The only thing worse than being a “loser” is being a “winner.” From MN Gordon at economicprism.com:

We had seen God in his splendors, heard the text that Nature renders.  We had reached the naked soul of men.” — Ernest Shackleton

One Essential Insight

Welcome to 2021!

The New Year’s edition of the Economic Prism is a place of wild conjecture.  This is where we squint our eyes and peer out 12 months through our proprietary prism and report back what we discover.

Make no mistake, 2021 will be the year where everything under the sun happens precisely as it should.  Some good.  Some bad.  Each day shall unfold before you with reciprocal imbalance.  You can bet your bottom dollar on it.  But what else?

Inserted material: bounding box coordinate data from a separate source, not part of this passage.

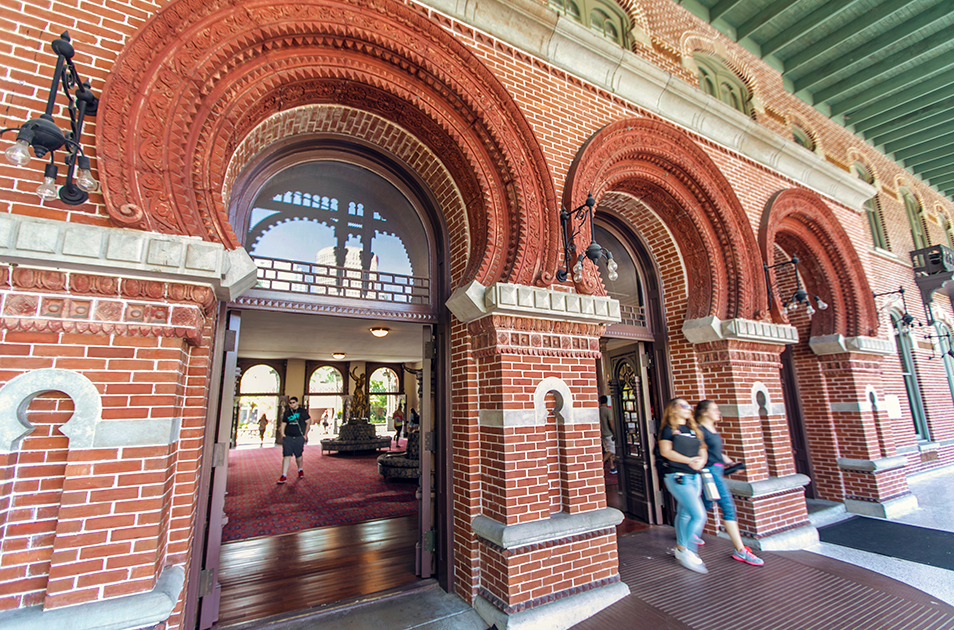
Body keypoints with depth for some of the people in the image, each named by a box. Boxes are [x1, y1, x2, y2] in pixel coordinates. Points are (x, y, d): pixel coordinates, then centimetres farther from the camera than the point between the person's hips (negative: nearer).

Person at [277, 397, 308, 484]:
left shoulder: (302, 411, 3)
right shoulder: (287, 412, 10)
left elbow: (308, 423, 5)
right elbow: (283, 424, 13)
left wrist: (305, 434, 0)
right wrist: (282, 433, -1)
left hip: (299, 437, -1)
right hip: (288, 437, 1)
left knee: (298, 455, 8)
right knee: (286, 456, -7)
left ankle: (300, 470, 33)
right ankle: (284, 476, -3)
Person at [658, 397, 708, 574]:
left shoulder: (692, 429, 15)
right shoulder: (668, 429, -7)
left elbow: (702, 449, 15)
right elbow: (665, 451, -15)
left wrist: (701, 461, -6)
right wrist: (689, 460, -18)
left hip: (694, 477, 7)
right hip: (677, 477, -7)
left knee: (685, 514, 15)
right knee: (699, 515, -11)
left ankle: (681, 550, 27)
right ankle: (684, 550, 4)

Will gold top $3,000 per ounce?  Will bitcoin hit $100K?  What about the S&P 500, the yield on the 10-Year Treasury note, and the price of oil?

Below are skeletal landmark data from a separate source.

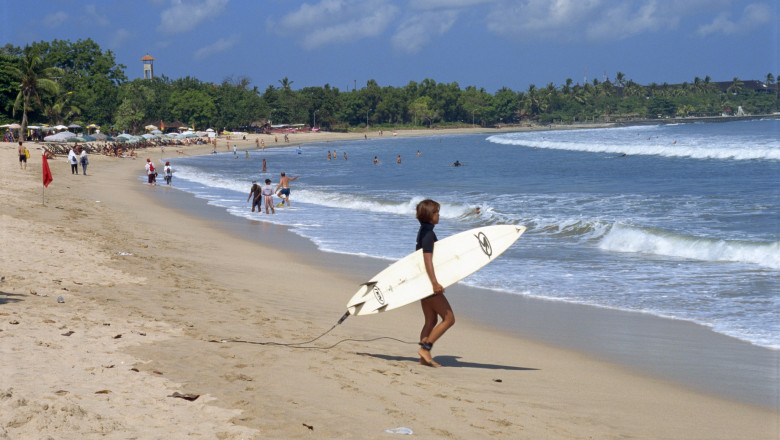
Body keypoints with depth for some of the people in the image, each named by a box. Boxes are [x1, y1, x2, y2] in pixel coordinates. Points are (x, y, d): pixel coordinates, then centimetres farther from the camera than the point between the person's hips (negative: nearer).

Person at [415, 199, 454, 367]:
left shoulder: (423, 231, 14)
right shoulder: (428, 233, -16)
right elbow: (428, 260, -25)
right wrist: (435, 283, -32)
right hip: (428, 283, -10)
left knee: (431, 320, 13)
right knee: (449, 318, -6)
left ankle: (424, 358, 11)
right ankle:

Will collateralized loan obligations (CLO) be roiled by mass corporate defaults?  Will Walmart run out of toilet paper?  Are we fated for complete social distortion?  Did WWIII just commence in the South China Sea?

The answers to these questions we’re leaving to you this year.  Trust your gut.

After a dismal 2020, and with Joe Biden returning to the White House, we’re eschewing predictions of the 12 months before us.  Why bother?  The Fed’s already said it will leave interest rates near zero through 2023.

Instead, we’re doing something different.  With humility and modesty we’ve zeroed in on one essential insight.  Our objective is to provide you something of practical value; something that’ll help you navigate through the 2021 unknown.